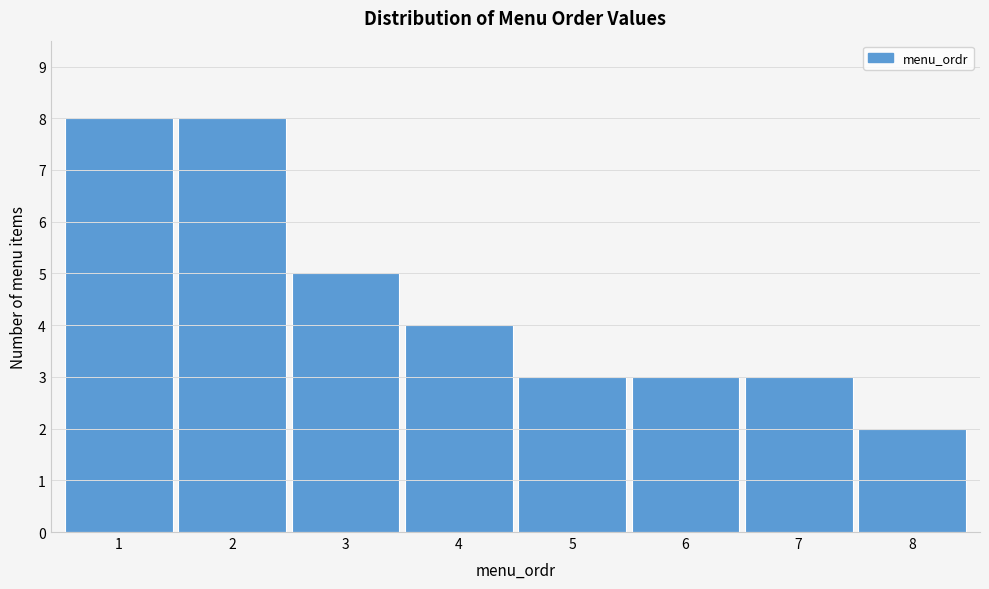

Reading left to right, transcribe this chart: for each bar, give the range it covers on the x-axis and its height. The values are not printed on the chart, so give them approximately, as read against the axis.

0.5 to 1.5: 8
1.5 to 2.5: 8
2.5 to 3.5: 5
3.5 to 4.5: 4
4.5 to 5.5: 3
5.5 to 6.5: 3
6.5 to 7.5: 3
7.5 to 8.5: 2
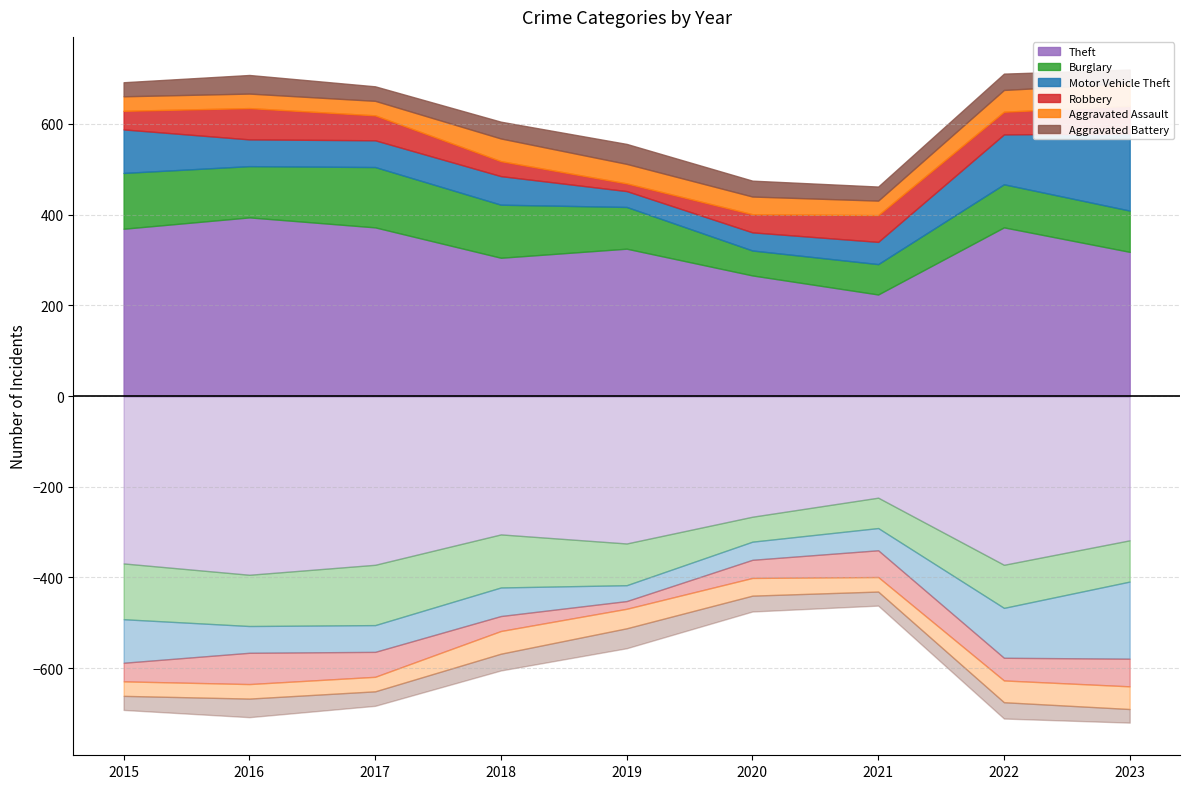

True or false: Theft and Burglary intersect in this chart.

False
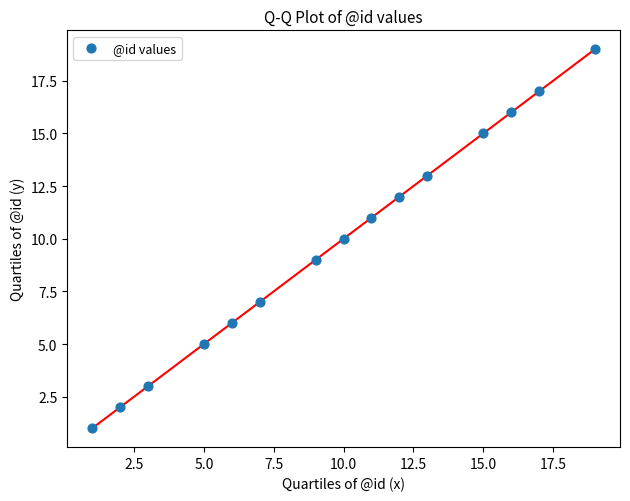

What is the range of Y values (max minus min)?

18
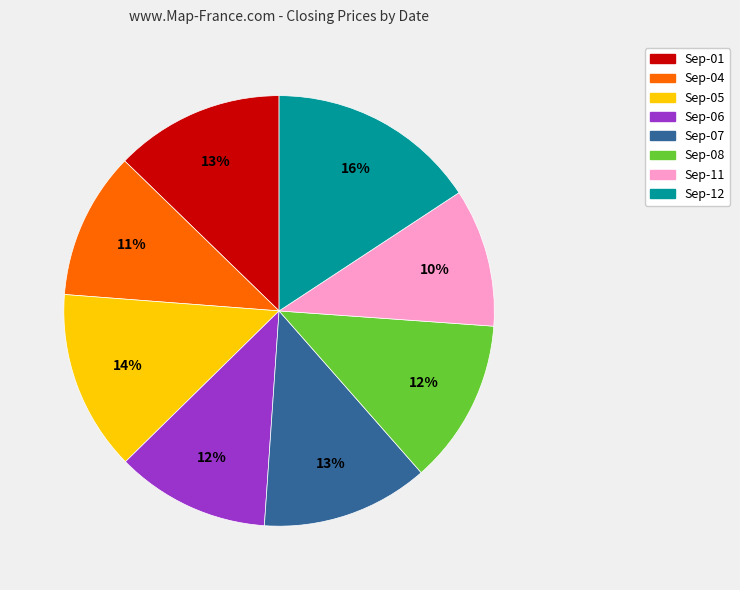

Combined, do Sep-05 and Sep-06 account for over 50%?

No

● TASK DIRECTIONS:
Print every row above verbatim, leaving out the pictures.

● SOLVED EXERCISE:
Reading left to right, transcribe this chart: for each bar, give the range it covers on the x-axis and its height. The values are not printed on the chart, so give them approximately, as read against the axis.

0.5 to 1.5: 8
1.5 to 2.5: 8
2.5 to 3.5: 5
3.5 to 4.5: 4
4.5 to 5.5: 3
5.5 to 6.5: 3
6.5 to 7.5: 3
7.5 to 8.5: 2

True or false: Theft and Burglary intersect in this chart.

False

What is the range of Y values (max minus min)?

18

Combined, do Sep-05 and Sep-06 account for over 50%?

No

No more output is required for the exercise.